De-identify a dataset, step by step
Interactive
Learning objective: by the end of this lab, you will be able to name the categories of identifiers that make a health dataset re-identifiable, and describe what handling each category requires.
Toggle the two steps below and watch the sample dataset change. Read the explanation under each step for the reasoning, but drive it yourself first.
Critical: names, phone numbers, and MRNs are exposed. Anyone with this file can identify every patient directly.
| Name | Phone | MRN | DOB | ZIP | Admitted | Diagnosis |
|---|---|---|---|---|---|---|
| Alex Chen | 555-0142 | MRN-88213 | 1987-03-14 | 90210 | 2026-01-15 | Type 2 diabetes |
| Priya Patel | 555-0198 | MRN-88214 | 1992-11-02 | 90211 | 2026-01-16 | Hypertension |
| Jordan Reyes | 555-0173 | MRN-88215 | 1979-07-22 | 59718 | 2026-01-15 | Fibrodysplasia ossificans progressiva |
| Sam Okafor | 555-0156 | MRN-88216 | 1995-05-30 | 90210 | 2026-01-17 | Seasonal allergies |
| Morgan Lee | 555-0189 | MRN-88217 | 1988-09-11 | 90212 | 2026-01-16 | Migraine |
Step 1: Direct identifiers
Names, phone numbers, and medical record numbers are direct identifiers. They are removed outright, not masked. There is no acceptable way to keep them and still call a dataset de-identified.
Step 2: Quasi-identifiers
Date of birth, ZIP code, and admission date are not identifying alone, but combined they frequently are. Generalise them: birth year instead of birth date, three-digit ZIP instead of five, month of admission instead of exact date.

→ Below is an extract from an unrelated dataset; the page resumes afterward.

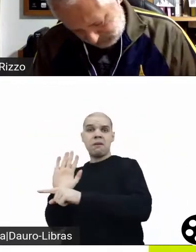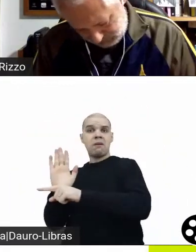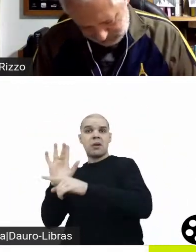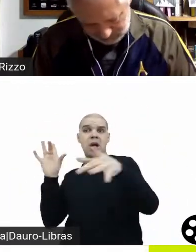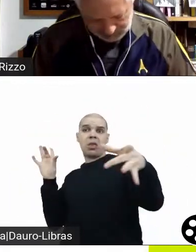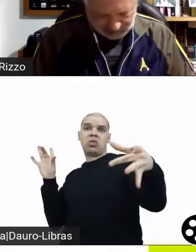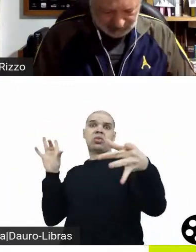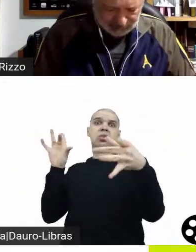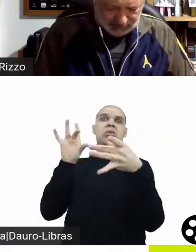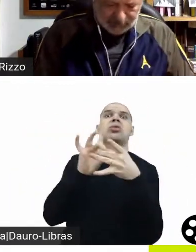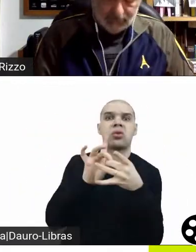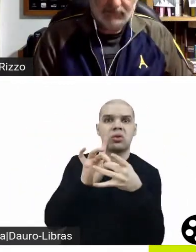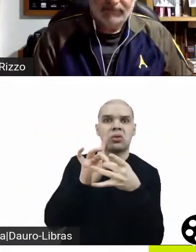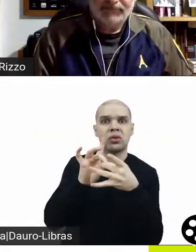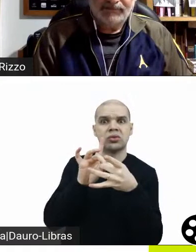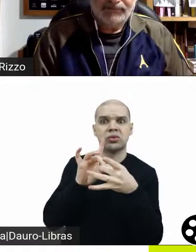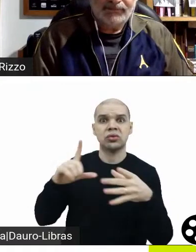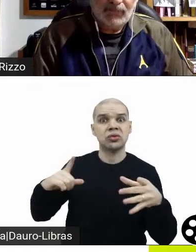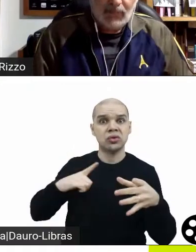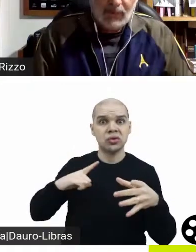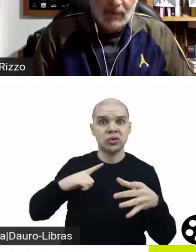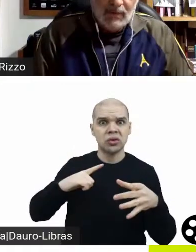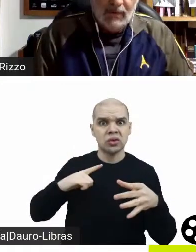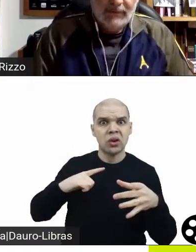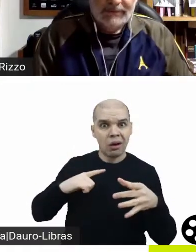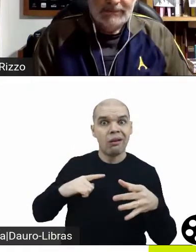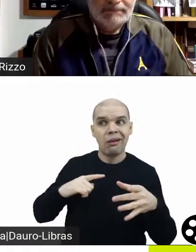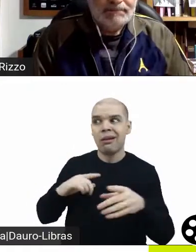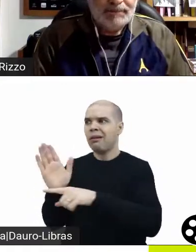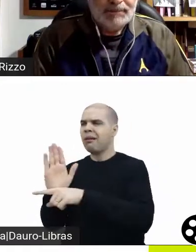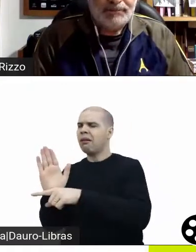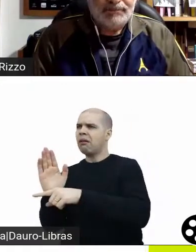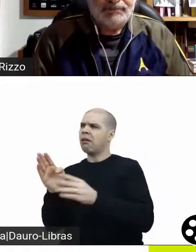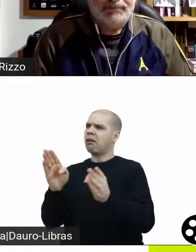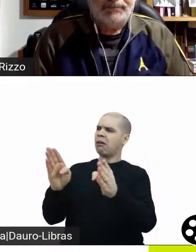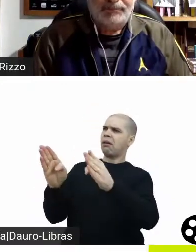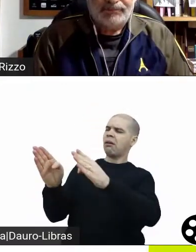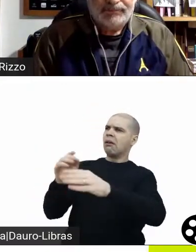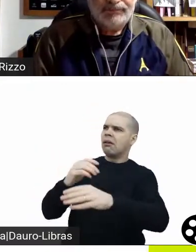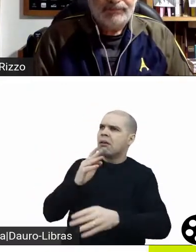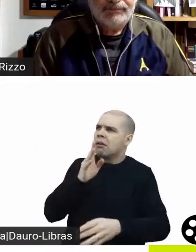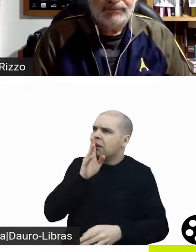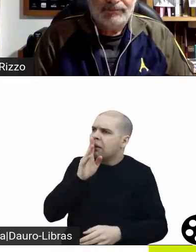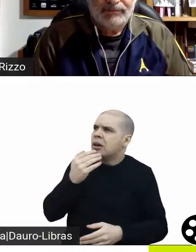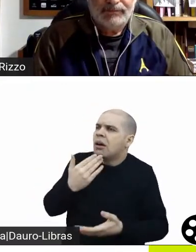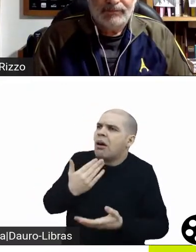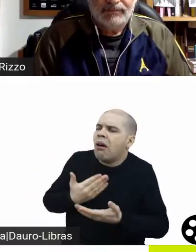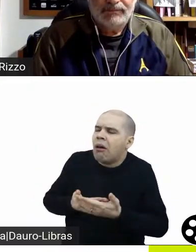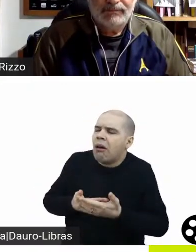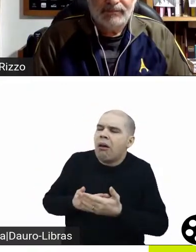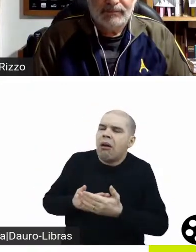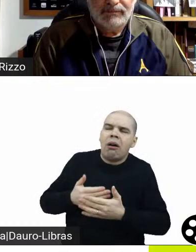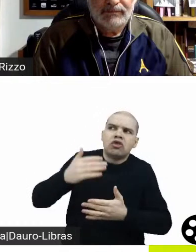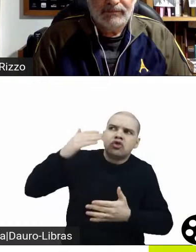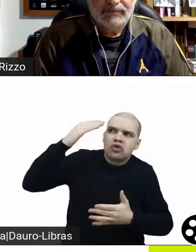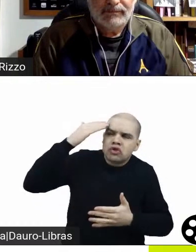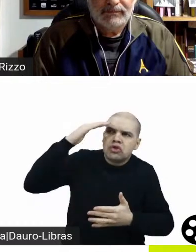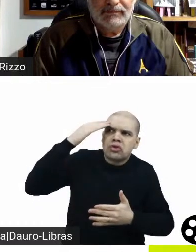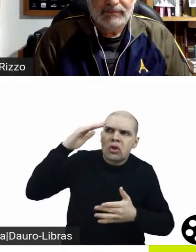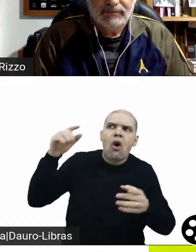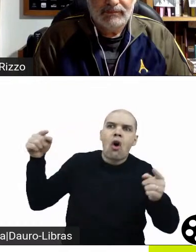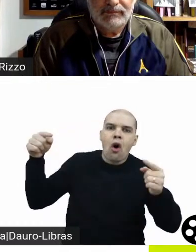evoluído muito bem, parece ter amadurecido muito bem dentro desse tema que você citou, ele parece ser capaz de se enxergar no espelho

Step 3: The small-cell problem
Even after steps 1 and 2, a rare diagnosis in a small ZIP code can still identify someone. Toggle both steps above and look at Jordan Reyes's row: a rare diagnosis holds even once the fields around it are generalised. This is why de-identification is a property of the whole dataset, not of any single field, and why it needs to be re-checked whenever a dataset is filtered or combined with another.
What to take away
Re-identification risk is cumulative and dataset-wide, not field-by-field. You just watched two fields fix most of a dataset and leave one row exposed anyway. That is not a bug in the exercise. It is the actual shape of the problem.